Exercise aim
Write out the entries below exactly, starting at the first line and stopping after the line that contains "12: (160, 598, 2.45)"; skip all pictures.

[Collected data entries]
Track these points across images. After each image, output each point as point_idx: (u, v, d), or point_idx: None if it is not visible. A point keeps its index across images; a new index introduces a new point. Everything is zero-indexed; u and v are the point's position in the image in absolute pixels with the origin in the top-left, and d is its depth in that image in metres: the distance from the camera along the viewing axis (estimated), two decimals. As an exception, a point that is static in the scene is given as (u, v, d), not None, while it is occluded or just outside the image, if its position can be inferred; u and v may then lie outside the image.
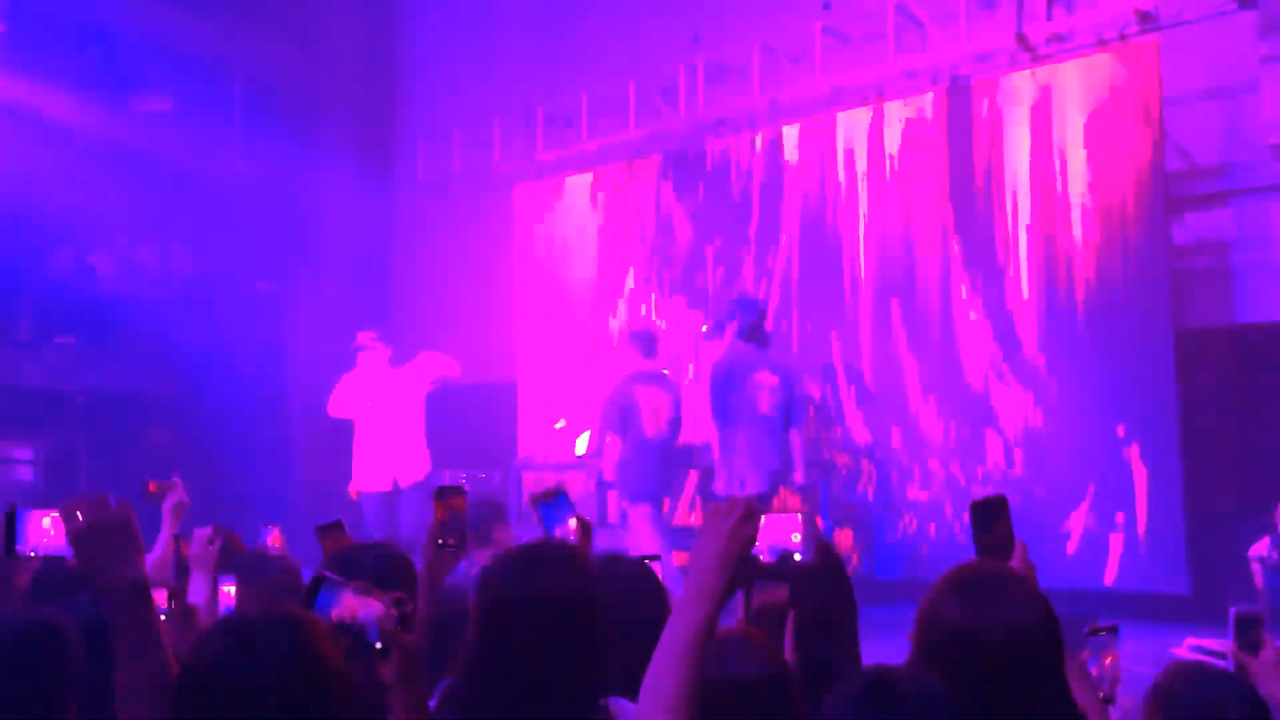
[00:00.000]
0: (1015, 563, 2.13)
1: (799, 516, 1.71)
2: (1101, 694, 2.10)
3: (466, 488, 2.74)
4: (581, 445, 8.64)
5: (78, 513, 1.71)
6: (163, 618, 2.40)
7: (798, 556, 1.70)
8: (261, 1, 11.11)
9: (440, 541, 2.63)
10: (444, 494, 2.72)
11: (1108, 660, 2.13)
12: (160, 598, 2.45)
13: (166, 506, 3.73)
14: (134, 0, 9.91)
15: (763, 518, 1.65)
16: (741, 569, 1.60)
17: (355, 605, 1.64)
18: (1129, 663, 2.23)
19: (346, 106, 11.97)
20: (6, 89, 9.10)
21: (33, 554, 1.80)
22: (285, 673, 1.41)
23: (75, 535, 1.72)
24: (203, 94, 10.61)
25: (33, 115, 9.27)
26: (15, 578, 2.72)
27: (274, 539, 4.02)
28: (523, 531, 7.47)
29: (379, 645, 1.64)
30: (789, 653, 2.21)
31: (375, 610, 1.65)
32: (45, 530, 1.81)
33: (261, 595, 2.81)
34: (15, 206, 9.43)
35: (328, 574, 1.70)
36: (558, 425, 8.18)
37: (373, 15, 12.20)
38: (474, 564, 4.12)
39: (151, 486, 3.76)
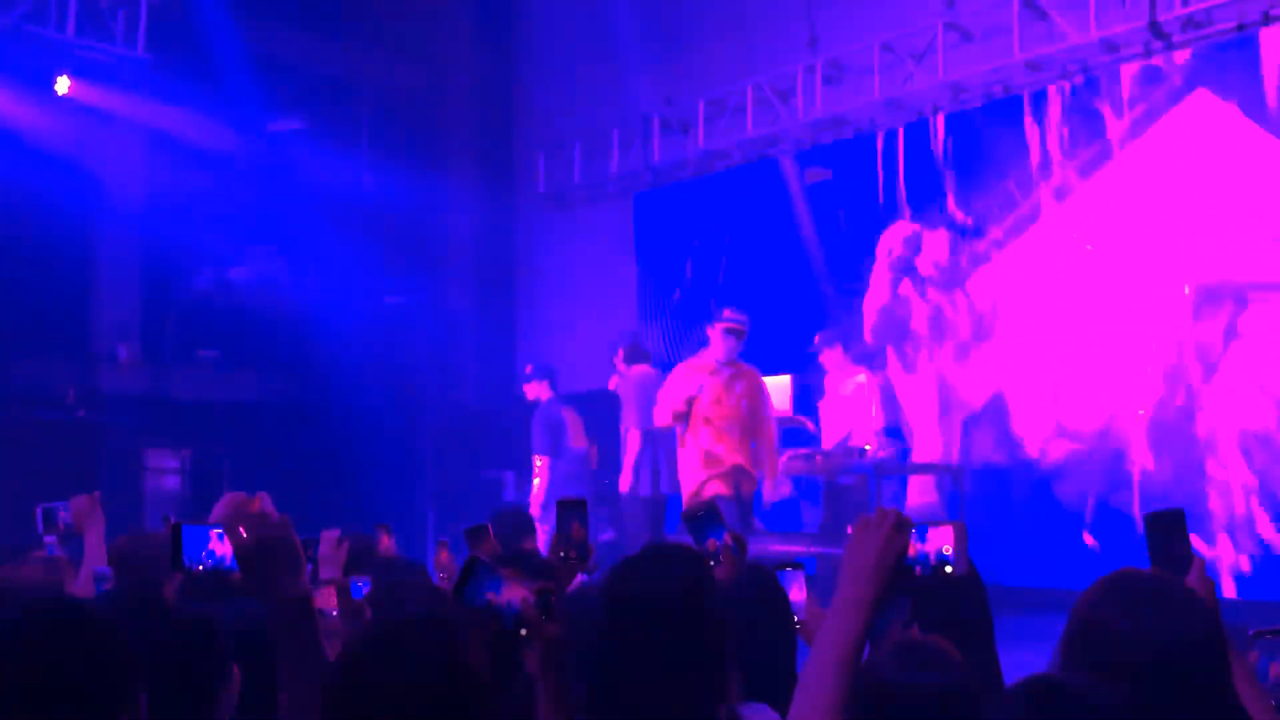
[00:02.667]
0: (1192, 578, 2.03)
1: (952, 527, 1.65)
2: (1274, 701, 1.99)
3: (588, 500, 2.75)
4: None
5: (241, 528, 1.75)
6: (334, 614, 2.46)
7: (950, 569, 1.64)
8: (385, 24, 11.41)
9: (562, 554, 2.65)
10: (565, 507, 2.73)
11: (1278, 665, 2.02)
12: (330, 596, 2.51)
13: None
14: (266, 26, 10.29)
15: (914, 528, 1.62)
16: (894, 580, 1.56)
17: (504, 591, 1.66)
18: None
19: (468, 122, 12.20)
20: (149, 114, 9.54)
21: (200, 568, 1.85)
22: (430, 677, 1.41)
23: (240, 551, 1.75)
24: (332, 114, 10.94)
25: (173, 139, 9.70)
26: (164, 588, 2.82)
27: (443, 556, 4.05)
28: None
29: (524, 632, 1.66)
30: None
31: (521, 598, 1.67)
32: (208, 544, 1.86)
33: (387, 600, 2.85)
34: (160, 227, 9.87)
35: (481, 559, 1.72)
36: None
37: (491, 32, 12.40)
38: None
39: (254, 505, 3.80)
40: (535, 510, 7.43)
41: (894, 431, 8.21)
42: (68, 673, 1.40)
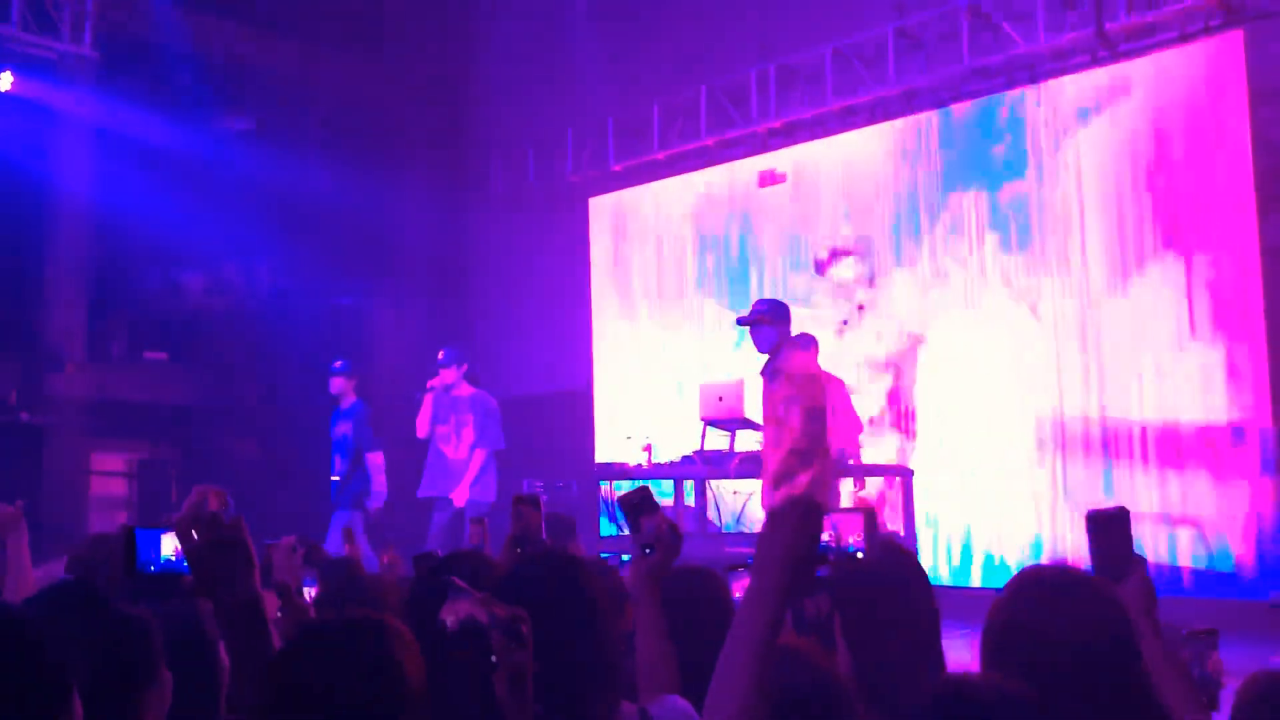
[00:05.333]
0: (1134, 579, 2.06)
1: (862, 516, 1.67)
2: (1206, 695, 2.03)
3: (543, 497, 2.75)
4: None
5: (193, 531, 1.75)
6: (278, 614, 2.45)
7: (860, 556, 1.66)
8: (339, 22, 11.32)
9: (518, 550, 2.64)
10: (520, 503, 2.72)
11: (1209, 665, 2.07)
12: (270, 600, 2.49)
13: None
14: (217, 24, 10.18)
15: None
16: (807, 569, 1.56)
17: (476, 614, 1.64)
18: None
19: (423, 122, 12.14)
20: (96, 113, 9.40)
21: (150, 569, 1.85)
22: (363, 679, 1.42)
23: (192, 553, 1.75)
24: (284, 114, 10.85)
25: (121, 138, 9.55)
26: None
27: (386, 558, 4.05)
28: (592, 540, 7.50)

Your response
Track these points across images. After each image, output each point as point_idx: (u, v, d), or point_idx: None if it is not visible. A point keeps its index across images; a new index introduces a new point. Everything is zero-indexed; u and v are the point's position in the image in absolute pixels with the origin in the top-left, and d is its depth in that image in metres: the distance from the camera along the viewing axis (estimated), two decimals. As an exception, a point that is static in the scene is given as (u, v, d), not None, while it is occluded or just outside the image, if its position can be inferred; u and v may then lie outside the image.
[00:00.000]
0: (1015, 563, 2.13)
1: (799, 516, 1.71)
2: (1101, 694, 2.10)
3: (466, 488, 2.74)
4: (581, 445, 8.64)
5: (78, 513, 1.71)
6: (163, 618, 2.40)
7: (798, 556, 1.70)
8: (261, 1, 11.11)
9: (440, 541, 2.63)
10: (444, 494, 2.72)
11: (1108, 660, 2.13)
12: (160, 598, 2.45)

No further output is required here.